PORTLAND (AP) – Maine’s highest court is weighing arguments on whether DNA testing should be performed on evidence preserved from a 1994 rape case.

Daniel Donovan of Monmouth, who is serving a 15-year sentence for gross sexual assault, is seeking the new testing under a 2001 law that allows post-conviction DNA analysis if an assailant’s identity is in question.

Donovan’s lawyer, Andrews Campbell, told the Supreme Judicial Court on Tuesday that the tests could clear his client or help determine the victim’s credibility.

Kennebec County Deputy District Attorney Alan Kelley objected to the proposed testing, saying it would prove nothing because the victim identified Donovan as the man who raped her.

Kelley said the Legislature intended the statute to be used only in cases where the identity of a person convicted is based on circumstantial evidence.

“This is simply an attack on the credibility of the victim,” Kelley said.
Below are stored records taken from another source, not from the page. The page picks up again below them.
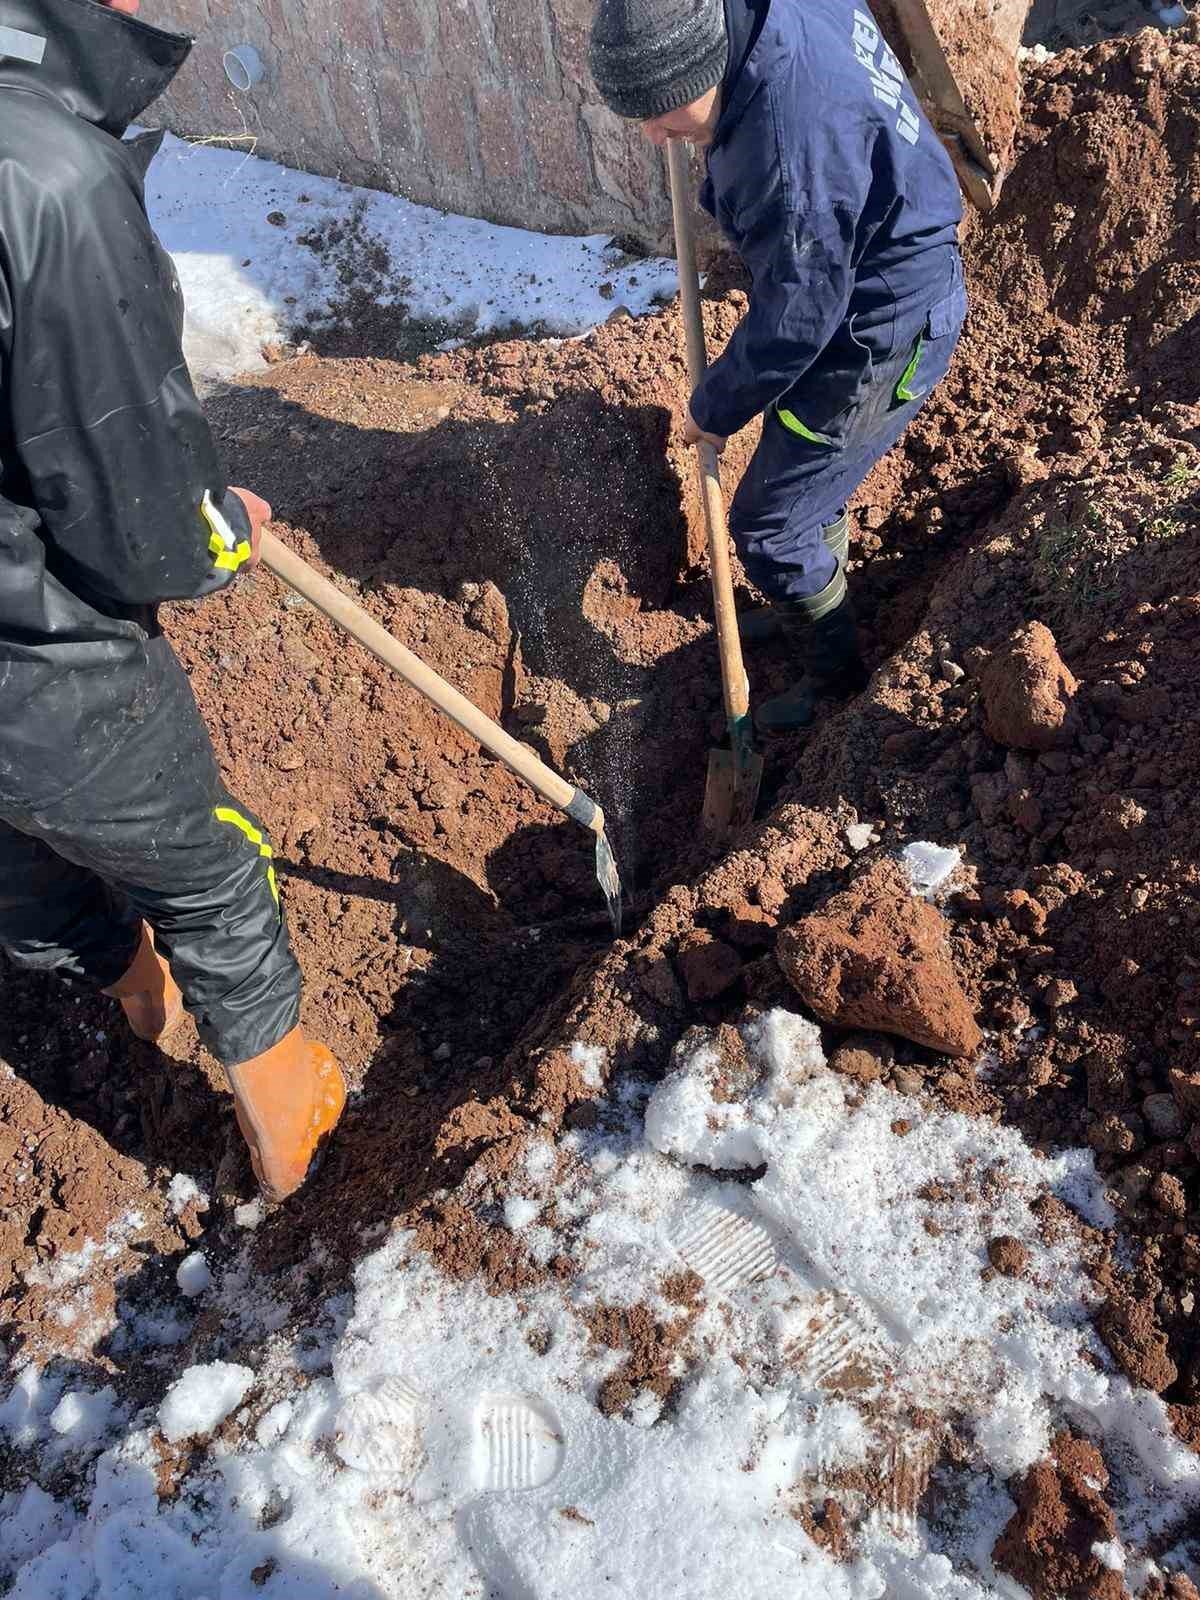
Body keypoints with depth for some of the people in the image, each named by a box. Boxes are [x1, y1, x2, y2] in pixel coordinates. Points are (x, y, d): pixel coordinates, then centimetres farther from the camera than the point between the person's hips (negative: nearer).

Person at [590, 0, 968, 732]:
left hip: (880, 339, -10)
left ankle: (838, 678, 22)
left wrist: (716, 408, -10)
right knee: (809, 479, 27)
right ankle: (810, 607, 52)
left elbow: (793, 323, -26)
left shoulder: (789, 151, -36)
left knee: (770, 526, 0)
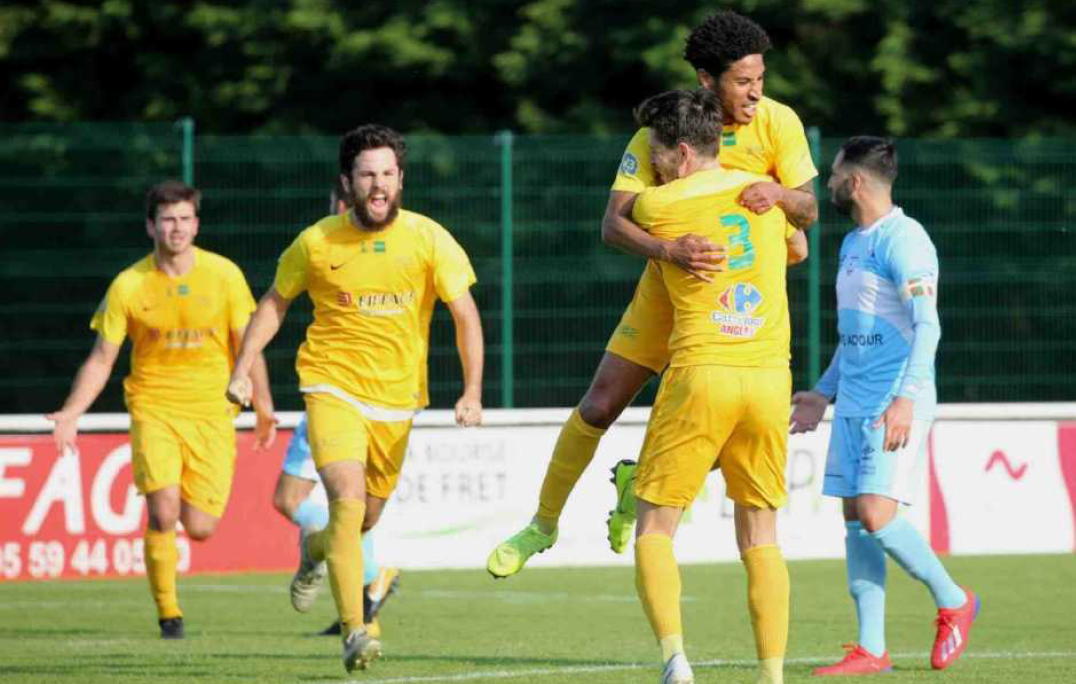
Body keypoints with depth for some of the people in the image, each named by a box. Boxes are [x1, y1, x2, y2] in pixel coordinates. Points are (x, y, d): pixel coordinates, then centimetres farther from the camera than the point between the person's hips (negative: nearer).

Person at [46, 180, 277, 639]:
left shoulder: (224, 275, -2)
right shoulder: (128, 286, -4)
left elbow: (246, 344, 8)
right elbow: (101, 359, 1)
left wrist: (263, 408, 6)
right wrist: (70, 414, -10)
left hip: (212, 411, 1)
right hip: (153, 407, -1)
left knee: (199, 528, -5)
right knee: (163, 512, -21)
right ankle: (168, 614, -4)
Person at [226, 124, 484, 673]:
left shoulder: (429, 240, -7)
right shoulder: (317, 243, -6)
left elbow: (465, 315, -4)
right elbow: (274, 303, 9)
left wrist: (472, 392, -13)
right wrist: (242, 370, 1)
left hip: (395, 400, 2)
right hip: (333, 386, -2)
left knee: (365, 520, 14)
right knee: (348, 499, -23)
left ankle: (314, 550, 51)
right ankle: (354, 632, -24)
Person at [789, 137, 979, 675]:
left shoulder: (903, 240, -12)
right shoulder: (853, 243, 18)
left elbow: (927, 327, -19)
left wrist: (905, 398, -28)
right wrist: (824, 392, 27)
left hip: (895, 405, -9)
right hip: (853, 405, 9)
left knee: (876, 516, -16)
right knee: (855, 519, 3)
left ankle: (953, 601, 5)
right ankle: (870, 650, 4)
Campbell said the analysis will show “whether the victim had intercourse with someone else” after she accused Donovan of raping her. Donovan, now 39, was arrested on June 22, 1994, after the victim called police claiming he raped her.

Donovan, the victim and another man who lived with them in a home in Monmouth were celebrating the victim’s divorce. The victim was taken to a hospital but refused to be examined at the time. She returned to the same hospital a few hours later and consented to an examination. That’s when the swab was taken.

Campbell maintains she went home and had intercourse with the other man to get evidence to charge Donovan.

Kelley said the swab was in evidence at the original trial as was a statement by a laboratory analyst who said the blood type involved did not match Donovan’s.